Exercise inputs =
####################
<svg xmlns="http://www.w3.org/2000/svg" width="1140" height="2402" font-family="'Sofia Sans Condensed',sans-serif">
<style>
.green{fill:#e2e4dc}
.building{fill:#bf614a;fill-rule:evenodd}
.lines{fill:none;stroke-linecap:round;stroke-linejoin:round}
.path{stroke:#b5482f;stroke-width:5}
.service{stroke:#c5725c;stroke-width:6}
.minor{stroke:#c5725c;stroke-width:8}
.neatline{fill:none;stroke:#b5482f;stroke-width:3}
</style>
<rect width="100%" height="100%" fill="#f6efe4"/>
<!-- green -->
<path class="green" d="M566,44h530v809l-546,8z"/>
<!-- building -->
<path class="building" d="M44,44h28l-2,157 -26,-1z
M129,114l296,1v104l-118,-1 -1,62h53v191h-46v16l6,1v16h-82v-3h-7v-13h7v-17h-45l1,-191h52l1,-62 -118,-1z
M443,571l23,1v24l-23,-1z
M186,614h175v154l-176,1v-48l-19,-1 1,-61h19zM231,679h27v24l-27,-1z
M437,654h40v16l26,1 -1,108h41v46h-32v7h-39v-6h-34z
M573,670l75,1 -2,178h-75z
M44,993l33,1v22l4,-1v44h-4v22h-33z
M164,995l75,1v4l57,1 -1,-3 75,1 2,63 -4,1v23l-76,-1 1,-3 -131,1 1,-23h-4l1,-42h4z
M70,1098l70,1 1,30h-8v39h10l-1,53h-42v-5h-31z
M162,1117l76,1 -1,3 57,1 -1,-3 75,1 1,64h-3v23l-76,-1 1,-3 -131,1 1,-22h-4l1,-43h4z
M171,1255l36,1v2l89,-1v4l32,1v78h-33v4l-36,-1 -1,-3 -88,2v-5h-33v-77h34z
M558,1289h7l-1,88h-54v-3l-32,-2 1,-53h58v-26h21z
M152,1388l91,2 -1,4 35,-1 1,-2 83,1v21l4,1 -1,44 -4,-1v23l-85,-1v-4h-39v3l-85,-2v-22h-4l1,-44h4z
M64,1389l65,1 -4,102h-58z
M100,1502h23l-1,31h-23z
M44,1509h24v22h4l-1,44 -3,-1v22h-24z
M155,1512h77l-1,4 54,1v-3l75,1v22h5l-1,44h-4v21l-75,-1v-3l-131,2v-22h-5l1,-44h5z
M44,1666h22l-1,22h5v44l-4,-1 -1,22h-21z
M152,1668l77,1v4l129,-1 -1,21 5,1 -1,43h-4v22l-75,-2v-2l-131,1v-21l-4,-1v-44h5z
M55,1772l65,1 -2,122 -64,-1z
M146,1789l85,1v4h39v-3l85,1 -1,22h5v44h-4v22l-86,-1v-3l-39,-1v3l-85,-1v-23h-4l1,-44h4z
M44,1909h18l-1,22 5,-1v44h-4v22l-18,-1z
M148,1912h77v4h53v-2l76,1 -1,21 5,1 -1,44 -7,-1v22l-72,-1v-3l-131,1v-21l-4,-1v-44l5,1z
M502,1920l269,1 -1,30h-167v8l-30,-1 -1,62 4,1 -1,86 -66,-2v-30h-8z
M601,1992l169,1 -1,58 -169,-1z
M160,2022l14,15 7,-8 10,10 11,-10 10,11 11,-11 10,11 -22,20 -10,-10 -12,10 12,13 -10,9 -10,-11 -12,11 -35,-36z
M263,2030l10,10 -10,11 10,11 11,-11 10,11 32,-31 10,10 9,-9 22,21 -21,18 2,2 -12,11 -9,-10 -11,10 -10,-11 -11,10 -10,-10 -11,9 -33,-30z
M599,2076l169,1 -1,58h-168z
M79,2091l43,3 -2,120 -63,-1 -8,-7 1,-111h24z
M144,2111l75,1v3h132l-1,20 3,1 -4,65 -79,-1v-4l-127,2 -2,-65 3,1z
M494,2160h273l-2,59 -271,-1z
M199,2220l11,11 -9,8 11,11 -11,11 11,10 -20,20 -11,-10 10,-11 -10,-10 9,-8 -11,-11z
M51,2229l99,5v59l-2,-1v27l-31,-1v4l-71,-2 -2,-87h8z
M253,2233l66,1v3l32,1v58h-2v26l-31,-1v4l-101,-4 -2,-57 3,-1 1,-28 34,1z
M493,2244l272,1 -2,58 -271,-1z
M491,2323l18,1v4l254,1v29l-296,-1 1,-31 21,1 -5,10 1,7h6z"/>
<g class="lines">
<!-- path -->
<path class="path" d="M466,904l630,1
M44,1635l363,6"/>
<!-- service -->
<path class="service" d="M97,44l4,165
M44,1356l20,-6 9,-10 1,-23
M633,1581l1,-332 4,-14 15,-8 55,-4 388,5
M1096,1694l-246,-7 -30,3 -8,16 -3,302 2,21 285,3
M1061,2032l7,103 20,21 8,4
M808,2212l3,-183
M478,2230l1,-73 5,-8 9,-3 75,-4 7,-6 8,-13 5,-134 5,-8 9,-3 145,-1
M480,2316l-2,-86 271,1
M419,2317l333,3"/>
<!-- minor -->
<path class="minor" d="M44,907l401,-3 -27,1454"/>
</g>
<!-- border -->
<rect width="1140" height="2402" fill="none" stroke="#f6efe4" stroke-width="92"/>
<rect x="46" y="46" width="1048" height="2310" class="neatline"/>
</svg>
####################
Aim of the exercise =
Set down the entries above again, word for word.

Response below =
<svg xmlns="http://www.w3.org/2000/svg" width="1140" height="2402" font-family="'Sofia Sans Condensed',sans-serif">
<style>
.green{fill:#e2e4dc}
.building{fill:#bf614a;fill-rule:evenodd}
.lines{fill:none;stroke-linecap:round;stroke-linejoin:round}
.path{stroke:#b5482f;stroke-width:5}
.service{stroke:#c5725c;stroke-width:6}
.minor{stroke:#c5725c;stroke-width:8}
.neatline{fill:none;stroke:#b5482f;stroke-width:3}
</style>
<rect width="100%" height="100%" fill="#f6efe4"/>
<!-- green -->
<path class="green" d="M566,44h530v809l-546,8z"/>
<!-- building -->
<path class="building" d="M44,44h28l-2,157 -26,-1z
M129,114l296,1v104l-118,-1 -1,62h53v191h-46v16l6,1v16h-82v-3h-7v-13h7v-17h-45l1,-191h52l1,-62 -118,-1z
M443,571l23,1v24l-23,-1z
M186,614h175v154l-176,1v-48l-19,-1 1,-61h19zM231,679h27v24l-27,-1z
M437,654h40v16l26,1 -1,108h41v46h-32v7h-39v-6h-34z
M573,670l75,1 -2,178h-75z
M44,993l33,1v22l4,-1v44h-4v22h-33z
M164,995l75,1v4l57,1 -1,-3 75,1 2,63 -4,1v23l-76,-1 1,-3 -131,1 1,-23h-4l1,-42h4z
M70,1098l70,1 1,30h-8v39h10l-1,53h-42v-5h-31z
M162,1117l76,1 -1,3 57,1 -1,-3 75,1 1,64h-3v23l-76,-1 1,-3 -131,1 1,-22h-4l1,-43h4z
M171,1255l36,1v2l89,-1v4l32,1v78h-33v4l-36,-1 -1,-3 -88,2v-5h-33v-77h34z
M558,1289h7l-1,88h-54v-3l-32,-2 1,-53h58v-26h21z
M152,1388l91,2 -1,4 35,-1 1,-2 83,1v21l4,1 -1,44 -4,-1v23l-85,-1v-4h-39v3l-85,-2v-22h-4l1,-44h4z
M64,1389l65,1 -4,102h-58z
M100,1502h23l-1,31h-23z
M44,1509h24v22h4l-1,44 -3,-1v22h-24z
M155,1512h77l-1,4 54,1v-3l75,1v22h5l-1,44h-4v21l-75,-1v-3l-131,2v-22h-5l1,-44h5z
M44,1666h22l-1,22h5v44l-4,-1 -1,22h-21z
M152,1668l77,1v4l129,-1 -1,21 5,1 -1,43h-4v22l-75,-2v-2l-131,1v-21l-4,-1v-44h5z
M55,1772l65,1 -2,122 -64,-1z
M146,1789l85,1v4h39v-3l85,1 -1,22h5v44h-4v22l-86,-1v-3l-39,-1v3l-85,-1v-23h-4l1,-44h4z
M44,1909h18l-1,22 5,-1v44h-4v22l-18,-1z
M148,1912h77v4h53v-2l76,1 -1,21 5,1 -1,44 -7,-1v22l-72,-1v-3l-131,1v-21l-4,-1v-44l5,1z
M502,1920l269,1 -1,30h-167v8l-30,-1 -1,62 4,1 -1,86 -66,-2v-30h-8z
M601,1992l169,1 -1,58 -169,-1z
M160,2022l14,15 7,-8 10,10 11,-10 10,11 11,-11 10,11 -22,20 -10,-10 -12,10 12,13 -10,9 -10,-11 -12,11 -35,-36z
M263,2030l10,10 -10,11 10,11 11,-11 10,11 32,-31 10,10 9,-9 22,21 -21,18 2,2 -12,11 -9,-10 -11,10 -10,-11 -11,10 -10,-10 -11,9 -33,-30z
M599,2076l169,1 -1,58h-168z
M79,2091l43,3 -2,120 -63,-1 -8,-7 1,-111h24z
M144,2111l75,1v3h132l-1,20 3,1 -4,65 -79,-1v-4l-127,2 -2,-65 3,1z
M494,2160h273l-2,59 -271,-1z
M199,2220l11,11 -9,8 11,11 -11,11 11,10 -20,20 -11,-10 10,-11 -10,-10 9,-8 -11,-11z
M51,2229l99,5v59l-2,-1v27l-31,-1v4l-71,-2 -2,-87h8z
M253,2233l66,1v3l32,1v58h-2v26l-31,-1v4l-101,-4 -2,-57 3,-1 1,-28 34,1z
M493,2244l272,1 -2,58 -271,-1z
M491,2323l18,1v4l254,1v29l-296,-1 1,-31 21,1 -5,10 1,7h6z"/>
<g class="lines">
<!-- path -->
<path class="path" d="M466,904l630,1
M44,1635l363,6"/>
<!-- service -->
<path class="service" d="M97,44l4,165
M44,1356l20,-6 9,-10 1,-23
M633,1581l1,-332 4,-14 15,-8 55,-4 388,5
M1096,1694l-246,-7 -30,3 -8,16 -3,302 2,21 285,3
M1061,2032l7,103 20,21 8,4
M808,2212l3,-183
M478,2230l1,-73 5,-8 9,-3 75,-4 7,-6 8,-13 5,-134 5,-8 9,-3 145,-1
M480,2316l-2,-86 271,1
M419,2317l333,3"/>
<!-- minor -->
<path class="minor" d="M44,907l401,-3 -27,1454"/>
</g>
<!-- border -->
<rect width="1140" height="2402" fill="none" stroke="#f6efe4" stroke-width="92"/>
<rect x="46" y="46" width="1048" height="2310" class="neatline"/>
</svg>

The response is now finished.